● **REQUIREMENT**: In the Bremen travel episode, what greets visitors in the main lobby of the Rathaus?

ASIAN AIR SAFARI NEW EPISODE | Germany Part 2: Bremen's Cultural Treasure
I have been exploring Northern Germany where the defining periods of the country and the European continent took place thousands of years ago In the middle of it all is Bremen, an independent Hanseatic City Its streets and corners are replete with stories and I have been fortunate to learn about them one by one In the second part of this adventure, I discover more of this city’s hidden histories hearing it straight from its proud citizens! I enjoyed walking Bremen’s streets and discovering its nearby towns I visited nearby Visbek, where I met the guys behind Towflexx Aircraft Tugs whose products are now known all over the world. Today, the guys are taking a break and have promised to show me around the heart of the city Okay Joy, so right now we in the city center of Bremen and you can see all the old historic buildings around us and right behind us, we got the Town Hall of Bremen And what is it called? It's the "Rathaus" in Bremen That would be the German term of it and whenever there are big celebrations like the famous soccer club here in Bremen wins any cups they would celebrate here on one of these balconies and all the city is crowded with thousands of people. Want to check it from the inside? Oh, would love to.
what does rat mean in Germany? it's the councilors, the local councilors Yeah council, basically it's a council Okay good yup, I'd like to see it. Are we able to go in? Let's find out! During World War II, around 60% of Bremen was destroyed by bombing. The Rathaus and the statue of Roland miraculously survived.
They are now inscribed as UNESCO World Heritage Sites The Rathaus continues to be the office of the Mayor and the President of the Senate of Bremen. A whale jawbone welcomes visitors to the main lobby – a nod to Bremen’s shipping industry. The first room we were showed was the ballroom, built around 1909 A beautiful dark oak paneling surrounds the walls, in contrast with the bright ceiling where a rectangular Art Noveau chandelier hangs. At the end of the ballroom is a small circular room, which was built for Kaiser Wilhelm II when he visited the town hall. It’s nice to rest where the Kaiser once sat! Another remarkable room is the Golden Chamber It was built in 1595 but remodeled in the Art Noveau style in the 19th century. The walls are decorated with leather wallpaper gilded in gold, Finally, we get to the Upper Hall, a very impressive room reminiscent of Bremen’s maritime heritage.

● **EXTRACTED ENTRIES**:
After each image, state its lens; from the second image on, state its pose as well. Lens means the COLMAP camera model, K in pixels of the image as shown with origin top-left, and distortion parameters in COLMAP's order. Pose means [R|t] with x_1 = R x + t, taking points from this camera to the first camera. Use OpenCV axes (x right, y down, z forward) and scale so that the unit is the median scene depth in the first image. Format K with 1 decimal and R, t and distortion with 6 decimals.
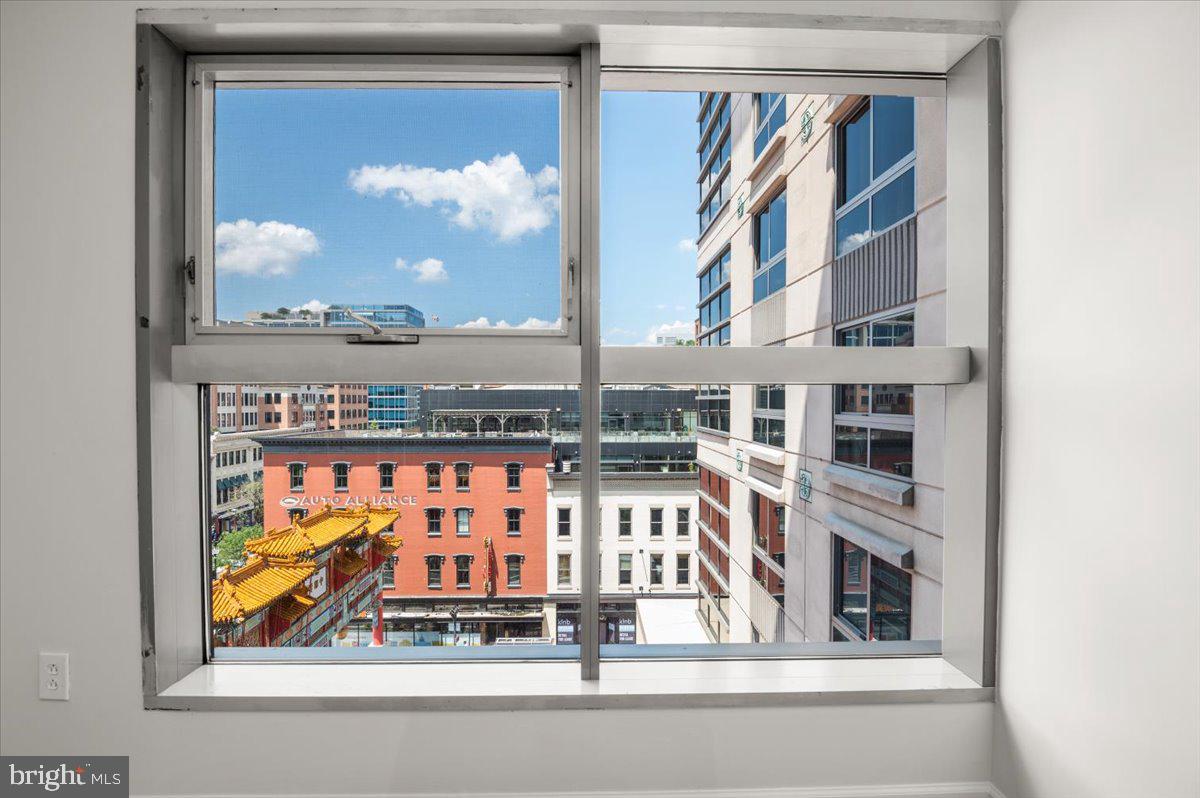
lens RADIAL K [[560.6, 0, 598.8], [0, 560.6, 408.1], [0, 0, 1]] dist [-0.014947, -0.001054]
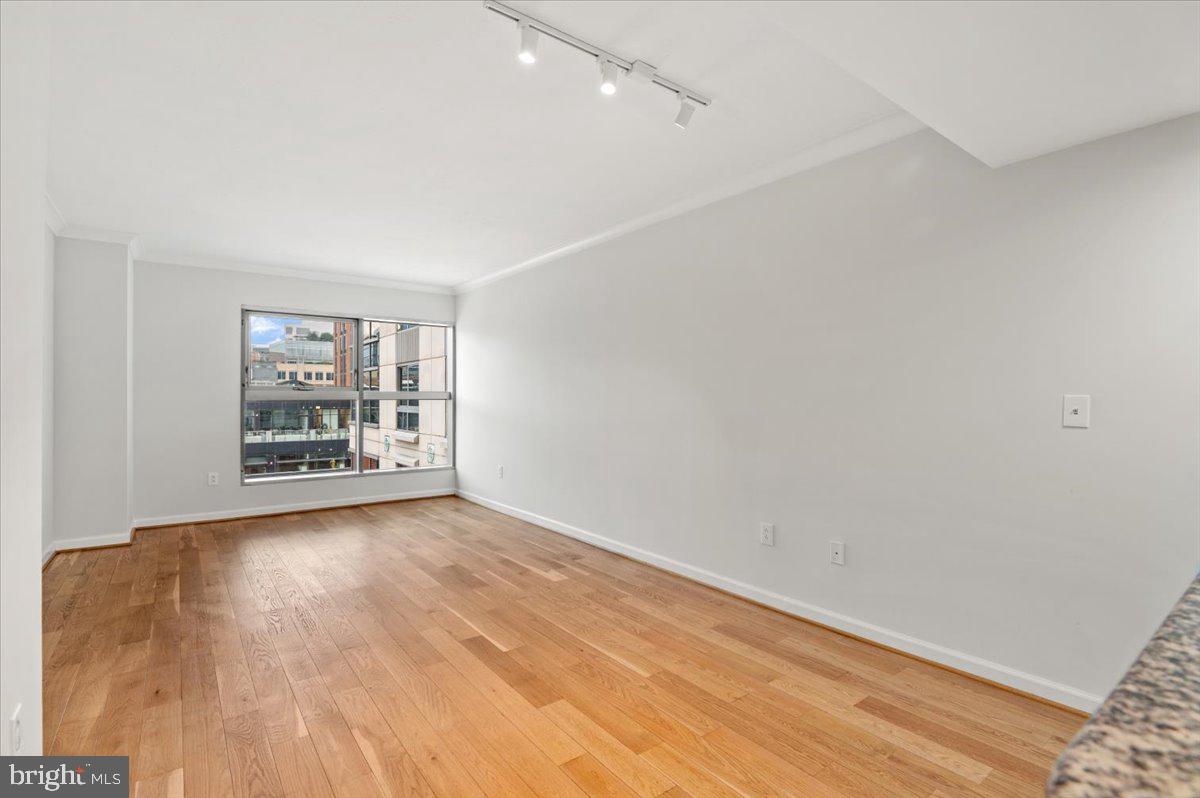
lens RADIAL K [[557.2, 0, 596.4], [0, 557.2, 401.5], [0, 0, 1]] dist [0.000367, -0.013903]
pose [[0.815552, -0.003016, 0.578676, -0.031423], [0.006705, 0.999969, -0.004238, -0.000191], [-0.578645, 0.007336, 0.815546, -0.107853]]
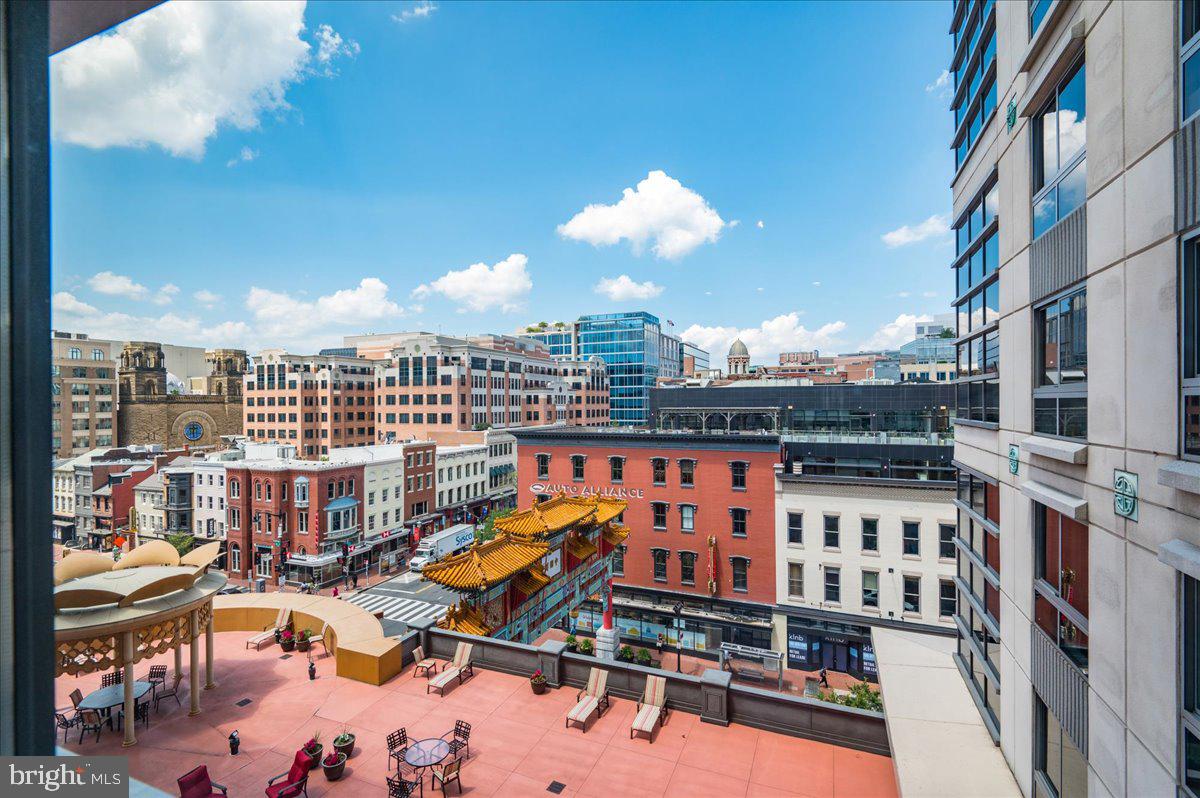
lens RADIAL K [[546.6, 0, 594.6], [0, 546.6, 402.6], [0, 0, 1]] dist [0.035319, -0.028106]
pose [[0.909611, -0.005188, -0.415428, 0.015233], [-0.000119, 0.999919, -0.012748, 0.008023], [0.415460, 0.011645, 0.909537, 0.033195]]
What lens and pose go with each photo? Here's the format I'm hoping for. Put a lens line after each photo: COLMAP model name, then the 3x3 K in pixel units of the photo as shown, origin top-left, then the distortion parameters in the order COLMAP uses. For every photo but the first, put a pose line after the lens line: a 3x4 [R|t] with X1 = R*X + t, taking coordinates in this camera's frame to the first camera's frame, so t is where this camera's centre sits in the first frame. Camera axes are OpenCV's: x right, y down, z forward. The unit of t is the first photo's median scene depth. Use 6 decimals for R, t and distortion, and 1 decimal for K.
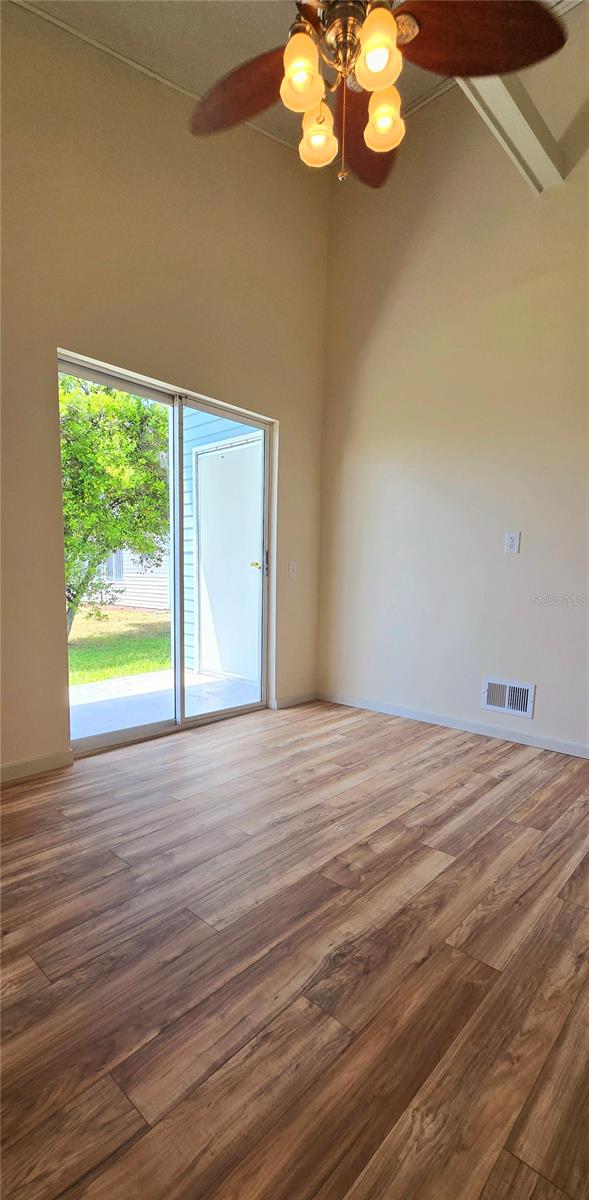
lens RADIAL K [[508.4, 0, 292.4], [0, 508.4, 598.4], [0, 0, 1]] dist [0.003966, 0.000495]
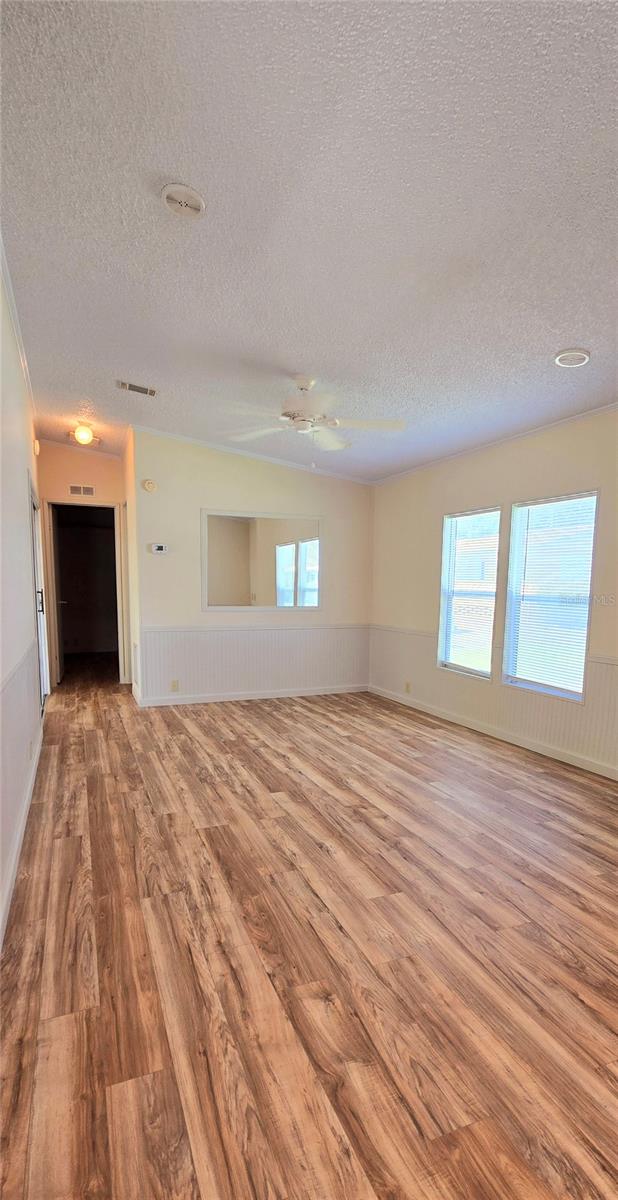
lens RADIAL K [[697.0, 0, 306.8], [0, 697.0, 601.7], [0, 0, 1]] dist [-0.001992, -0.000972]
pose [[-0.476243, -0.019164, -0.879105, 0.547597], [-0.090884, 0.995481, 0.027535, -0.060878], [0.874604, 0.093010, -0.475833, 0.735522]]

● **COMPLETED EXERCISE**: A whale jawbone.